Corporate scandals demand boardroom shake-up

They are trained for men’s jobs on RAF stations at home and abroad: any sort of job except flying or navigating a plane.” These words about the Women’s Royal Air Force from a 1960 Rank Organisation newsreel sound absurd today but we should not be too smug. Prejudice of many different kinds still exists in the workplace, where most leading organisations are run by people from identical backgrounds.

The statistics are revealing. One in four directors of FTSE 100 companies is a woman and progress has stalled. Fewer than one in 50 directors of such companies comes from ethnic minorities. Diversity — the inclusion of people with varied cultural backgrounds and life experience — is almost absent.

This was something Theresa May, the British prime minister, implied when she described boards as coming from “narrow social and professional circles”. Crowding out alternative voices in this way risks groupthink, inadequate challenge and poor corporate governance, of which this week’s whistleblowing saga at Barclays is the latest example.

In the past few years, scandal has affected many businesses in the FTSE 100, such as BP, BAE Systems, GlaxoSmithKline, HSBC, Tesco and Rolls-Royce, and elsewhere such as Toshiba, Volkswagen and Wells Fargo.

The problem is not country or industry-specific. Boards have failed to spot such dubious practices as environmental neglect, money laundering, sanctions busting, bribery, corruption and false accounting, while executive pay has been stretched to socially offensive levels.

Inadequate scrutiny from boards that take false comfort from familiar faces is behind much of this but the corporate elite resists change.

When Mrs May said: “We’re going to have not just consumers represented on company boards, but workers as well,” she hit a brick wall.

As Richard Lambert, a former editor of the Financial Times and once director-general of the CBI, the British employers’ organisation, wrote: “In public business leaders tend to be reasonably polite about the proposal but in private a number of them are seething. At a time when there are so many issues to be tackled, they say that this feels like a wasteful distraction.”

It was a revealing clue about attitudes to corporate governance which in some quarters is not to be confused with real work — of course, in a responsible business they should be one and the same.

A subsequent British government report expressed concerns that worker directors would lead to greater conflict in board discussion, slower decisions and “the risk of decision-making shifting away from the boardroom and into less formal channels”. It was an insight into the kind of boardroom thinking that seeks any excuse to avoid challenge from those with a different perspective. The message was that “we want to continue with things our way and if you make us have these people on our boards, we will simply have the real discussion behind their backs”.

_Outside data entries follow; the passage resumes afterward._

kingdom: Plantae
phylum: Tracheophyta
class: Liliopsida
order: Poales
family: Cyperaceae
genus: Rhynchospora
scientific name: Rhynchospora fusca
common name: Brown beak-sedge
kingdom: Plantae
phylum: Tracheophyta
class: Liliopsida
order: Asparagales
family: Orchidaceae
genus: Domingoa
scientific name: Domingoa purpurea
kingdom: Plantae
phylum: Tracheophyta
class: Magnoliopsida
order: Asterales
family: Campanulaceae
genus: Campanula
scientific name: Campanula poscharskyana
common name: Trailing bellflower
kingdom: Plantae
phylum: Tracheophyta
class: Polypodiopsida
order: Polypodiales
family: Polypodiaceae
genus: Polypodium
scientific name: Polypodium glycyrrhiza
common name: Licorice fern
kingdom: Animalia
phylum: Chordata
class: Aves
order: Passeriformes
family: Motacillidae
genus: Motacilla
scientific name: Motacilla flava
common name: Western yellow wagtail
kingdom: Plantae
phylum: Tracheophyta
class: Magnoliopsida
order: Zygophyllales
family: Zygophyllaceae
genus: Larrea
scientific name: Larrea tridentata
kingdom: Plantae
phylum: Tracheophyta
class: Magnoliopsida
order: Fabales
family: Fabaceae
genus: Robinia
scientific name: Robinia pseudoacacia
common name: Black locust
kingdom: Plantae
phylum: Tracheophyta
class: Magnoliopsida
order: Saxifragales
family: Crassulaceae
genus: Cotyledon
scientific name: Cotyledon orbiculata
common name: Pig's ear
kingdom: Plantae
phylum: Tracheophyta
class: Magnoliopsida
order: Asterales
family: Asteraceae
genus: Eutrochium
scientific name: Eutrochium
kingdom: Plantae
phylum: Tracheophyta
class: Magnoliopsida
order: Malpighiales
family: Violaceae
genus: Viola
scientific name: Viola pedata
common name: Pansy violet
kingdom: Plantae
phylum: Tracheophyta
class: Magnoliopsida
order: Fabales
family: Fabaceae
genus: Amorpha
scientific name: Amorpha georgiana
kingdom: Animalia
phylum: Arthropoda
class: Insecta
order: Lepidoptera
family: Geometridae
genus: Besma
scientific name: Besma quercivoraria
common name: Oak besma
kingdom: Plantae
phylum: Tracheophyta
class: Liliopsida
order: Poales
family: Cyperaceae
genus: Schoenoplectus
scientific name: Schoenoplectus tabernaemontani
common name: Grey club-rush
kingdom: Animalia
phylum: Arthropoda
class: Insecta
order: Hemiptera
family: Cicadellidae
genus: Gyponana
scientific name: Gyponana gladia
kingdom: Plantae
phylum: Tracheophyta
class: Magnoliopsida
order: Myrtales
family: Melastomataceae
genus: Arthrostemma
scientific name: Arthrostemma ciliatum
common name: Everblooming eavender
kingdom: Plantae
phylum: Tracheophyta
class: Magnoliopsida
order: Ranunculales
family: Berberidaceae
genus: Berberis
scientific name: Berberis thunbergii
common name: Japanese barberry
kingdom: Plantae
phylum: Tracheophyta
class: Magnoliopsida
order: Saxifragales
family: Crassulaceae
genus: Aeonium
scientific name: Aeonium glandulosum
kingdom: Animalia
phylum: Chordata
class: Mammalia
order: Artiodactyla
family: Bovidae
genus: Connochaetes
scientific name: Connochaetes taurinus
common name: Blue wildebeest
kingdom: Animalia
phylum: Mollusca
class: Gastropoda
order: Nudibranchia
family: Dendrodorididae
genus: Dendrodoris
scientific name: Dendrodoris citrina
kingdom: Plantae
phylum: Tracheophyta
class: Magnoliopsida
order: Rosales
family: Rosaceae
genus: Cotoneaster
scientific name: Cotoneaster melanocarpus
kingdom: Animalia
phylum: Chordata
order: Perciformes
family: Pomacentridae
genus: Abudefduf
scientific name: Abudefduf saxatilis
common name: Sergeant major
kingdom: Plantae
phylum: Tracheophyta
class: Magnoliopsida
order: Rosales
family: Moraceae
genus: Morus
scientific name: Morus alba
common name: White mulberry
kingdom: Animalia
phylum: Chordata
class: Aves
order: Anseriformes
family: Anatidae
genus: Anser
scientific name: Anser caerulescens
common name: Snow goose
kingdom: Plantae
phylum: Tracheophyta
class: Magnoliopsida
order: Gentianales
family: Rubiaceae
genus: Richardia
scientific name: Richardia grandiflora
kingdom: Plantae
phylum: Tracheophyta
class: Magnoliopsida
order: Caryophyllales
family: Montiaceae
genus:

But it is not just directors who are seething; so too are many workers. Disaffection shows in low levels of trust in business, an epidemic of stress in the workplace, anger at falling real wages in contrast to bosses’ pay and unexpected populist votes.

Britain has a much praised system of corporate governance, often described as world class. It does indeed look fine on paper, but when important oversight bodies such as audit and remuneration committees are formed of like-minded people unlikely to challenge each other’s beliefs, the system falls down.

To live up to that world-class billing, governance in practice needs to match governance in theory and for that to happen it needs to open up to diverse voices.

The corporate elite was far too quick to shout down the idea of worker directors, just as it has been too slow to welcome women and minority groups. In the UK, employees are accepted on to pension trustee boards, where they are often highly commended for their ability to ask the right question and to identify the very heart of a matter. Boards can learn from that and from the limited experience of adding female directors, who have brought a different point of view into the boardroom.

Shareholders have a role to play in encouraging robust challenge on matters such as executive pay. Headhunters can help diversity by looking outside the circle of similar men and women it rotates around the upper echelons of business. But the real responsibility for change lies within the boardroom. There is no need to be so afraid and there is an opportunity for redemption.

In stopping short of requiring mandatory employee representation, the British government left open the door for individual companies to appoint worker directors. Let us hope that more than a few enlightened boards walk through that door and invite male and female employees, as well as people from minority groups and other walks of life, to join them.

That would be a sign that capitalism is serious about reforming itself to operate in the wider interest, and would banish the idea that those outside the charmed circle can never be trusted to fly the aircraft.